As it is, she's come to the most logical conclusion that Conan is acting as Shinichi's agent for some reason, and cornered him into giving her a way to contact Shinichi herself. Which was probably best for them both, because it forced Shinichi to call her on the regular, to prevent her from coming to look for him and getting herself into exactly as much trouble as she would if he just told her outright.

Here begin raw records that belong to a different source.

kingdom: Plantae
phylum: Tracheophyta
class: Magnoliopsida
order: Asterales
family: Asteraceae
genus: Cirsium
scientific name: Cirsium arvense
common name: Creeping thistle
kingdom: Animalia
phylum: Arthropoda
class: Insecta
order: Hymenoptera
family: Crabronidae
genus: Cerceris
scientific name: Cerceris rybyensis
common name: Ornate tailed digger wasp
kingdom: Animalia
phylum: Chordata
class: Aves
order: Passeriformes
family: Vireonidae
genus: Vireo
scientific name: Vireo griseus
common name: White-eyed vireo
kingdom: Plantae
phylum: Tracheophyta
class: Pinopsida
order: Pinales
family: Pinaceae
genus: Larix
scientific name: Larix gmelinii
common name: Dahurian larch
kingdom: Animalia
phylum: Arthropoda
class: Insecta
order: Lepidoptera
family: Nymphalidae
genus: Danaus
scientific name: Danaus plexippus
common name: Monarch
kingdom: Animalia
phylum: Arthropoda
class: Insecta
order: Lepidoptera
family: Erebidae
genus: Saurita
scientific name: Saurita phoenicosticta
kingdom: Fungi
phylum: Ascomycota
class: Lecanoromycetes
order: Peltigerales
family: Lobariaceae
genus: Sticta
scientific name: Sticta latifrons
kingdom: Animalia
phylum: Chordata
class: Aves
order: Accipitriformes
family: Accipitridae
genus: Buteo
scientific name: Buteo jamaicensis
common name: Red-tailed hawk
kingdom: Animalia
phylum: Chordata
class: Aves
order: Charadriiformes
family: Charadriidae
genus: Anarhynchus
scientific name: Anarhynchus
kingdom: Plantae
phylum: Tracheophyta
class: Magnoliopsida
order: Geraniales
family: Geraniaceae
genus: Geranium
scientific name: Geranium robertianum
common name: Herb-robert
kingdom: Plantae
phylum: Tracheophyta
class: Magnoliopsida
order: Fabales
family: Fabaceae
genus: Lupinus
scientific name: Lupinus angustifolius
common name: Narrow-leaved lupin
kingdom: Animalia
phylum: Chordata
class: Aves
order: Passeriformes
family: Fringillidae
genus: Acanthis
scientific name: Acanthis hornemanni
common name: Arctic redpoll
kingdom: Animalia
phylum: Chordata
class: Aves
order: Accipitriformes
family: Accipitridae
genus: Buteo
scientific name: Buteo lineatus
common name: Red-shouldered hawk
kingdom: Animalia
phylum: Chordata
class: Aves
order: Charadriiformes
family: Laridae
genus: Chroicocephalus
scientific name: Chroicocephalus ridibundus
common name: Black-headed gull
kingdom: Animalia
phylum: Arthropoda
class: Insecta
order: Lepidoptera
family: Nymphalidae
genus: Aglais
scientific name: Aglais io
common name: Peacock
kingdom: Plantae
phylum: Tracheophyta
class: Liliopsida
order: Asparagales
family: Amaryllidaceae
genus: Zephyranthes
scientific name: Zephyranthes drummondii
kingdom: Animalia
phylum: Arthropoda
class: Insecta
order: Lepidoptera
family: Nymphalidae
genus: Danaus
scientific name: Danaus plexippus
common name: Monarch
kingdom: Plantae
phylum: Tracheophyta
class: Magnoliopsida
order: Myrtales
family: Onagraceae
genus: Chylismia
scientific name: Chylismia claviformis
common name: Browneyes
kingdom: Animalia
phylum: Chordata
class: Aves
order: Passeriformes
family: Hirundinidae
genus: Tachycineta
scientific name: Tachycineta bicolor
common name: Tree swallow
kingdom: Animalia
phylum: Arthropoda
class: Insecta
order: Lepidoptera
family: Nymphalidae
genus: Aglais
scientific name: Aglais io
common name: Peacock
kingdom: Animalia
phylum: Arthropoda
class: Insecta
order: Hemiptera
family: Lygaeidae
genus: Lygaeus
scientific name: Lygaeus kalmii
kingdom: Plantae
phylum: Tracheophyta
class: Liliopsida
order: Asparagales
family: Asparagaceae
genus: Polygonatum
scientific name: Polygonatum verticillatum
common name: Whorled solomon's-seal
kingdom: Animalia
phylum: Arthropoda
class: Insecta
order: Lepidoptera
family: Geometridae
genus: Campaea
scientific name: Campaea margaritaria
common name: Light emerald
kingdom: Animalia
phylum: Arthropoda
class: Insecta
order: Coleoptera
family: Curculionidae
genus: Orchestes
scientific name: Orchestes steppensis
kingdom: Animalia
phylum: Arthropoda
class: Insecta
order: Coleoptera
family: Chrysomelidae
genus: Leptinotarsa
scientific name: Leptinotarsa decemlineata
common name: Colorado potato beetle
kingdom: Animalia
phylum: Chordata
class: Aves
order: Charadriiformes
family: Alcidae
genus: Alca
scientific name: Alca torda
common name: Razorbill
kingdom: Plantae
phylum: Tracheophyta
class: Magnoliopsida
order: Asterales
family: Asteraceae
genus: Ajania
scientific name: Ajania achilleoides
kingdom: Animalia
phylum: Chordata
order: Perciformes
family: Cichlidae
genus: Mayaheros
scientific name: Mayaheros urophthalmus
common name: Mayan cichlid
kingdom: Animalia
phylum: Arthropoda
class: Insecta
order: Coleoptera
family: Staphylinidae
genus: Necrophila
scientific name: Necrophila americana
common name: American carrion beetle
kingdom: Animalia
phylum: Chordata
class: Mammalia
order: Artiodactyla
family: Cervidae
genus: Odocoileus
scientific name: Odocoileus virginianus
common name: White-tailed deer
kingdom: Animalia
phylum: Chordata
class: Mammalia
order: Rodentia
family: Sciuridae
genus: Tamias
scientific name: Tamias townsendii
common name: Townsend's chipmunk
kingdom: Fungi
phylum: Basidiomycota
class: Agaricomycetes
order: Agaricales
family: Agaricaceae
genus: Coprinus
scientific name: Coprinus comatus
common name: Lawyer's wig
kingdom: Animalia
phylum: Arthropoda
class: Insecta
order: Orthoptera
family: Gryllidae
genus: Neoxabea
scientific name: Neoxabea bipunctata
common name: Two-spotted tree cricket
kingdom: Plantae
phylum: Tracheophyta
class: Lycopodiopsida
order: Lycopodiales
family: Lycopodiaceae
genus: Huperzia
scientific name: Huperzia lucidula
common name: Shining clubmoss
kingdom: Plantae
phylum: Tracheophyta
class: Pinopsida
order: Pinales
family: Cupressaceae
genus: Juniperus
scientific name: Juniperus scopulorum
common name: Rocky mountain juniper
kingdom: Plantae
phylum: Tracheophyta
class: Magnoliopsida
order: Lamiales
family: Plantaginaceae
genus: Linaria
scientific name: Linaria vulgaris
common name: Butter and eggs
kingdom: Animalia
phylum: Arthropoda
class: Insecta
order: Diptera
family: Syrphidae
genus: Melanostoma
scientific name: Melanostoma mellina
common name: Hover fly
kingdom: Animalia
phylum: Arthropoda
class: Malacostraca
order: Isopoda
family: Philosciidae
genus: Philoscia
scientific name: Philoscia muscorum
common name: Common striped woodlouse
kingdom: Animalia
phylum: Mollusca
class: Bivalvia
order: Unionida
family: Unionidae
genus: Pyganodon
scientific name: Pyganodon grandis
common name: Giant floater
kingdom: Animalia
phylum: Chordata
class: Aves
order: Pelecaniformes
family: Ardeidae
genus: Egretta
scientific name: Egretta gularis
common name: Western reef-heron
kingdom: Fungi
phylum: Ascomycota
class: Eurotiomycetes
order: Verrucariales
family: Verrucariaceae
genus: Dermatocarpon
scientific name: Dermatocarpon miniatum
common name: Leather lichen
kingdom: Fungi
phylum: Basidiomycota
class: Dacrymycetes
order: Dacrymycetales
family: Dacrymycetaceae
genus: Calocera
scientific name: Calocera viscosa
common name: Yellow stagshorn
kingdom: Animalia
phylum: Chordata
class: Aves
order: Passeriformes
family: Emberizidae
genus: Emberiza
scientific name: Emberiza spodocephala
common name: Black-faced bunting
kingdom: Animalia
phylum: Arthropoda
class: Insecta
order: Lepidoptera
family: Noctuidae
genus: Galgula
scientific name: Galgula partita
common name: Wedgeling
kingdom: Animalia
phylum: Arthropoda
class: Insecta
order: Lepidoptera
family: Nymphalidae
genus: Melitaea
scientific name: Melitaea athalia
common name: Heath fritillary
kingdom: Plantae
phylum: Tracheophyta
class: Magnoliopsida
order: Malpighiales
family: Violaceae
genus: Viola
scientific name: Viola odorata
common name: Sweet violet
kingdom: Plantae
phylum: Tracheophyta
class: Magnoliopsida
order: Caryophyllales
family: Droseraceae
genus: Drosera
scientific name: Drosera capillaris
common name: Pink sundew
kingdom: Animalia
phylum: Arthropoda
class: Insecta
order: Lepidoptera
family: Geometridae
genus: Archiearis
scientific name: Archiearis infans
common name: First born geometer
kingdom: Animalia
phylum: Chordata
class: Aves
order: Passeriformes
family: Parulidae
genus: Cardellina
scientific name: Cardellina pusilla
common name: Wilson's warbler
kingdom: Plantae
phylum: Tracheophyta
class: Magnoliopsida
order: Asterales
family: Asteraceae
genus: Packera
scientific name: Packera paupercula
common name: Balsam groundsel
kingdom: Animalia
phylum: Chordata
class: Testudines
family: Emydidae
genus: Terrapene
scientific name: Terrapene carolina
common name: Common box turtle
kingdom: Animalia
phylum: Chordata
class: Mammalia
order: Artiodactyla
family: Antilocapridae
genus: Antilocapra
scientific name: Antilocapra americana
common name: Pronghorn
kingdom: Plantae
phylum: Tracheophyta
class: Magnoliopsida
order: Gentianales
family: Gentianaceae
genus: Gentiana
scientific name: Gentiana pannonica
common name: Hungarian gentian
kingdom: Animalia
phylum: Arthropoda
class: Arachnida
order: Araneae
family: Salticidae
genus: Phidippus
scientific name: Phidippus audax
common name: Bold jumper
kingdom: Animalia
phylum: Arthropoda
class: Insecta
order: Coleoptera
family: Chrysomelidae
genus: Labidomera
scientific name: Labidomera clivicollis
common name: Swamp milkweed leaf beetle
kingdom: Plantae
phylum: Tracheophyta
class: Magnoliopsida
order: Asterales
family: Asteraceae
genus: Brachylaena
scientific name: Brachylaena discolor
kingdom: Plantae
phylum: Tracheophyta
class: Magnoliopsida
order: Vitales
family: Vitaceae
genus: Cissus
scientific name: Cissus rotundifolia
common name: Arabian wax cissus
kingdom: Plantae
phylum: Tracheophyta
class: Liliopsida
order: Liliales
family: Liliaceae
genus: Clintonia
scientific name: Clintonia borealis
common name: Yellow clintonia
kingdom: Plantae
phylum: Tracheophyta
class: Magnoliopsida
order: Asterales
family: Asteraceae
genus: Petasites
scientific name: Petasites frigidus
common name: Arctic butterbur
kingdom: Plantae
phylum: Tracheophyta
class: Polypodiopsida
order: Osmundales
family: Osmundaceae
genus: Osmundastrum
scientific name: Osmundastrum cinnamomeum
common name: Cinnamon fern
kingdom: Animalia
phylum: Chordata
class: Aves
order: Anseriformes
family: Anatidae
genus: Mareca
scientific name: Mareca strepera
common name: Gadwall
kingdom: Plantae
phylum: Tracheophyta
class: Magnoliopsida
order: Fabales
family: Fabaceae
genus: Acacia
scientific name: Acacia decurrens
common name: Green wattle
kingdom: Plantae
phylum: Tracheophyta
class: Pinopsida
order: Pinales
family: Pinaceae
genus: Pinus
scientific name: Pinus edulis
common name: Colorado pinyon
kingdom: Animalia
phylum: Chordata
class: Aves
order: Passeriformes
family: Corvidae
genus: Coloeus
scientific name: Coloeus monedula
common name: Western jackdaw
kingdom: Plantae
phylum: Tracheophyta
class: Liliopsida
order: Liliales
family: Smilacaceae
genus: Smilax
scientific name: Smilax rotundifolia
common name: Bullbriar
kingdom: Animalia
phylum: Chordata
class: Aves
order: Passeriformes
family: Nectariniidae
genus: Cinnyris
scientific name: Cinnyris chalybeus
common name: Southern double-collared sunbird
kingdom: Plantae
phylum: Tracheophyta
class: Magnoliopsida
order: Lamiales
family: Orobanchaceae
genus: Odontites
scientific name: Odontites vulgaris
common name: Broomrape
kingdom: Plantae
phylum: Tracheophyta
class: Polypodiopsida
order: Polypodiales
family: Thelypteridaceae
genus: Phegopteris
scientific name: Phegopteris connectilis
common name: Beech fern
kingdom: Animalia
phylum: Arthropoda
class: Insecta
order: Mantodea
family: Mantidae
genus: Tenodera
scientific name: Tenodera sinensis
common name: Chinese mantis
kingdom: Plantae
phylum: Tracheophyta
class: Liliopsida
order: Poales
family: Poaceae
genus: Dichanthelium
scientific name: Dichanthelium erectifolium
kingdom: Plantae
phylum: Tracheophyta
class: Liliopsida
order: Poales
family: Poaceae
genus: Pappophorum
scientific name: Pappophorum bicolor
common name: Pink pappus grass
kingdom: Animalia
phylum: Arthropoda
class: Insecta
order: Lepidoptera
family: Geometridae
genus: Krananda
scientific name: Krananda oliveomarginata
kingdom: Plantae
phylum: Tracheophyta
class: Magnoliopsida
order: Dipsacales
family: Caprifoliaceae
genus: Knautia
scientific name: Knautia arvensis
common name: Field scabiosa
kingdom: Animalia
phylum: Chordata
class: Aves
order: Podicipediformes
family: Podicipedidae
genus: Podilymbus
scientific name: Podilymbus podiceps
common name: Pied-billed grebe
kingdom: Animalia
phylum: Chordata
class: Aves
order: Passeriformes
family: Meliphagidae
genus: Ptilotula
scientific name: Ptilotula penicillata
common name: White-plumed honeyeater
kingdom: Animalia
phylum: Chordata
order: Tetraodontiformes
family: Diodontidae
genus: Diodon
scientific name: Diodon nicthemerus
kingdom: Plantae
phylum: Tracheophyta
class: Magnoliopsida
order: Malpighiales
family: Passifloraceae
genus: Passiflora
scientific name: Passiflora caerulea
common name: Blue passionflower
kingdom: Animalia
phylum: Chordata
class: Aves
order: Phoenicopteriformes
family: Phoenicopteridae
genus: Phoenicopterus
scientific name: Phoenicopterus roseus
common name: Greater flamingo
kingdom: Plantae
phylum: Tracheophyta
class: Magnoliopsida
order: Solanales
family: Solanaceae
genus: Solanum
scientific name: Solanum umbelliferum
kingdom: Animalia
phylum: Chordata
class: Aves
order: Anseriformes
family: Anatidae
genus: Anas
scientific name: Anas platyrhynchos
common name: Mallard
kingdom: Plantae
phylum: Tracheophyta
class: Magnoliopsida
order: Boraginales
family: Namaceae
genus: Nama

They are both pleasantly aware of the fact that they're crazy in love with each other. There is a long proud history of detectives in literature who are brilliant with logic and terrible with emotions. Shinichi is not one of them. He's remarkably good at people-ing, particularly considering that even when he's in his right body, he's only seventeen. It's not uncommon for him to break a suspect by telling them he knows exactly why they committed the murder, and then go on to point out that all of the assumptions that underlay that motive were wrong, and they've just done something horrible for no reason. One of the running themes of the show is 'poor communication kills'. In a shocking plot twist, Shinichi has actually learned something from all this, and has in fact told Ran how he feels. It took him a few tries, inasmuch as they kept getting interrupted by murder, but he did eventually manage. Ran has told Conan how much she misses Shinichi, so he's aware of her end of it, too, even if he can't tell her that outright. The conflict is entirely from the circumstances keeping them apart and not from them being twitterpated cowards. It's always nice when I don't constantly get the urge to reach into the TV and slap people silly.

If you're a student of Japanese looking for practice, you could do worse. The series is aimed at roughly the same age range as Encyclopedia Brown is, so while some of the vocabulary is a bit offbeat, most of the characters speak pretty clearly and you should be able to catch at least a few bits of dialogue. Shinichi is really terrible at not being Shinichi, so while he switches from teenage boy-pronouns in his inner monologue to grade school-boy pronouns when he speaks aloud, he doesn't generally dip into little-kid-talk. Pretty much everyone speaks Kantou-ben, aside from a couple of characters who are specifically from Osaka. (I don't find Hattori Heiji too difficult to follow, but Mog apparently does; YMMV, as always, when it comes to regional accents). A lot of the stupid pun explanations are done with on-screen text, and the target audience is young enough that the kanji will usually have furigana.

You would also never run out of material. When I said it was long-running, I meant it. The anime is up into the 700+ episode range, the manga is still running, and they release a new movie every year. The 19th feature film is due out in about a week and a half. There are also about a dozen OAVs, and a related series called Magic Kaito 1412 which is much more of a trip on its own, but whose protagonist crosses over into Conan's show on a regular basis.